### Excerpt to read
Jump to content

Lots of history, lots of potential?


While the thread author can add an update and reopen discussion, this thread was last posted in over a month ago. Want to continue the conversation? Feel free to start a new thread instead!

Recommended Posts

Posted

Hi! I've been wracking my brain about this for a few months or so and am starting to get the sense that, by thinking and reflecting on this alone, I'm just repeatedly hitting my head against the wall. So I thought I'd ask for your input and advice on this in the hopes of breaking my mental deadlock.

 

There's a lot of ground to cover, so I apologize in advance if this post turns out looking more like a novella.

 

When I was a kid, my family moved around Canada and the UK a lot due to my father's work. I became used to moving maybe once every six months. I got used to the other kids in school thinking of me as the "weird foreigner who talks funny". I didn't bother developing long-term attachments since I thought I probably wouldn't see any of my classmates again after a semester, or after a school year at the most.

### Exercise objective
Reproduce the forum post above word for word, from its first line to its last.

### Extracted data
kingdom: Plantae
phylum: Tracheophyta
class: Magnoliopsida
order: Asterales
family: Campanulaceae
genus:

### Answer to this task
Jump to content

Lots of history, lots of potential?


While the thread author can add an update and reopen discussion, this thread was last posted in over a month ago. Want to continue the conversation? Feel free to start a new thread instead!

Recommended Posts

Posted

Hi! I've been wracking my brain about this for a few months or so and am starting to get the sense that, by thinking and reflecting on this alone, I'm just repeatedly hitting my head against the wall. So I thought I'd ask for your input and advice on this in the hopes of breaking my mental deadlock.

 

There's a lot of ground to cover, so I apologize in advance if this post turns out looking more like a novella.

 

When I was a kid, my family moved around Canada and the UK a lot due to my father's work. I became used to moving maybe once every six months. I got used to the other kids in school thinking of me as the "weird foreigner who talks funny". I didn't bother developing long-term attachments since I thought I probably wouldn't see any of my classmates again after a semester, or after a school year at the most.